I got through this book quite quickly and really enjoyed it. If you’re a queer Doctor Who fan, I definitely recommend picking it up (but you were probably already wanting to). Even though there is a recurring theme of gay boys growing up with Classic Who, there is still a lot of different subject matter and opinions covered. Essays present entirely different views about what periods of the show were most queer-friendly and why, about certain character’s orientations, about writers’ queer positive slant or homophobia, etc. One essay explores the BDSM subtext of the Doctor and the Master. Another praises Mickey as a queer icon. One details the lesbian subtext of a Classic Who episode. The Doctor is cast as asexual, heterosexual, bisexual, ambiguous, shifting, and more. A couple essays focus more on Torchwood.
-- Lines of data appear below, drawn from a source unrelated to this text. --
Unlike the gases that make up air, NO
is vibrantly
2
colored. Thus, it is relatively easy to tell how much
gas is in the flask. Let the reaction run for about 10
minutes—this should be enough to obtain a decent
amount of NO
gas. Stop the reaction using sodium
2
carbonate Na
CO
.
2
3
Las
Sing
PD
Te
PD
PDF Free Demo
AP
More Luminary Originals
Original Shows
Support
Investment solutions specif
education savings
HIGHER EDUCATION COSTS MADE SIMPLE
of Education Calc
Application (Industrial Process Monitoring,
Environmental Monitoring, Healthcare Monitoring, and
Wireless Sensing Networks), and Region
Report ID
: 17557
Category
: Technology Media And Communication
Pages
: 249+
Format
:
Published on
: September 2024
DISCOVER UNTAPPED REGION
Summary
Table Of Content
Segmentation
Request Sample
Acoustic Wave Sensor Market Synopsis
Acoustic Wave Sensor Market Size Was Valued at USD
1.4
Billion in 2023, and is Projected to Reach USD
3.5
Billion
And there are some essays that express as much disappointment with Who as love for it. It was an enjoyable read for me that made me want to dive back into Classic Who (with “camp” goggles firmly in place) and but on some New Who repeats as well.
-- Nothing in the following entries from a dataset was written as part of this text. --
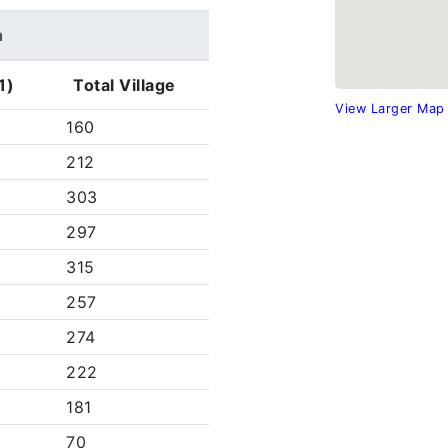
h
1)
Total Village
View Larger Map
160
212
303
297
315
257
274
222
181
70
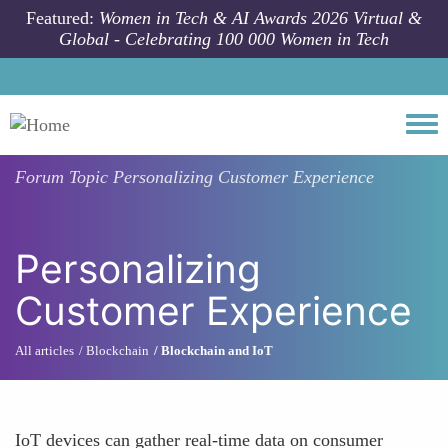
Skip to main content
Featured:
Women in Tech & AI Awards 2026 Virtual &
Global - Celebrating 100 000 Women in Tech
Togg
Forum Topic
Personalizing Customer Experience
Personalizing
Customer Experience
All articles
Blockchain
Blockchain and IoT
IoT devices can gather real-time data on consumer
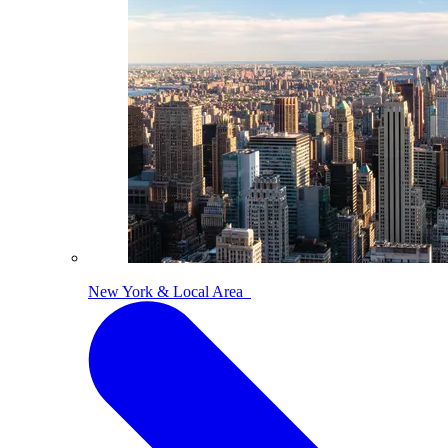
New York & Local Area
I’ll share with you the quotation from one essay that made me put down the book and rush to tumblr to share it right away.

Much of my experience of fan culture over the last five years has been one of conflict. There’s a lot to be fought and a lot to be fought for when you’re a queer woman of color with a hunger for stories: consuming film and television and books is often like being handed beautiful, elaborately sculpted meals with bits of cockroach poking antennae and carapace out of the sauces and soufflés. You try to eat around the bugs, try to surgically remove them, but you can’t quite get away from the fact that they’ve flavored the dish and will probably make you sick. But you have to eat, or go hungry.
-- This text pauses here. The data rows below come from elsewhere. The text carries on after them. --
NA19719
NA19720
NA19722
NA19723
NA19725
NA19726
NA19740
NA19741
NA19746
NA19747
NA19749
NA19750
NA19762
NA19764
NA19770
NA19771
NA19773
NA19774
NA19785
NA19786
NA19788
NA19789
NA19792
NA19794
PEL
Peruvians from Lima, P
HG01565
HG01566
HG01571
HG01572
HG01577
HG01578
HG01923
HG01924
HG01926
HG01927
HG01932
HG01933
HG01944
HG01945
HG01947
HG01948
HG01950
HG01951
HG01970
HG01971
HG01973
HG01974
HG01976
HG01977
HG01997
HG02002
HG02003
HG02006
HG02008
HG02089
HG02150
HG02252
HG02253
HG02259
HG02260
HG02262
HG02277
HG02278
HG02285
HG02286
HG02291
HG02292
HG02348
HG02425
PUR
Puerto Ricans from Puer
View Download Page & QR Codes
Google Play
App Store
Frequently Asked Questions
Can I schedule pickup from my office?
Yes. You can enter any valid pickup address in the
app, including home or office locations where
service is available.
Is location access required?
That’s by Amal El-Mohtar, and is actually from the Master/Doctor essay!  Here’s another: “Fun as it would be, exhaustively combing through all the Doctor’s and Master’s interactions over the years in order to underscore their validity as a One True Pairing is beyond the scope of this essays. (And, frankly, unnecessary, because their OTP-ness is as obvious as the sun is hot. And hot as the sun is obvious.)”

I did have a minor quibble with Carole Barrowman is dismissive of asexuality in her introduction (and I rolled my eyes at one essayist insisting that he is homosexual, not gay, because gay is all about gay pride and gay bars and pride parades and he is not that sort thankyouverymuch), but that was about all the complaints I had. Instead I noted a couple of great passages, like this one detailing one point of a list of things gay men may enjoy about (Classic) Doctor Who (or “Doctoroo” as it always sounded to him as a kid):

  • Bad special effects. Straight men love special effects that look real. Queers love stuff that looks as if it’s been made out of washing up liquid bottles and sticky-backed plastic and egg boxes. It’s not that’s more tolerant and imaginative, though we are. It’s just that we love being bonded by our shared sense of the ridiculous. We love the idea of a universe held together by a bit of tinsel and glitter.

Doctoroo’s special effects always seemed to have a touch of drag queen aesthetic about them.

So if you’ve been tempted to pick this one up, or if you’ve just realized it’s existence now and are thinking about giving it a try, I would recommend not fighting it. And let me know what you think about this one!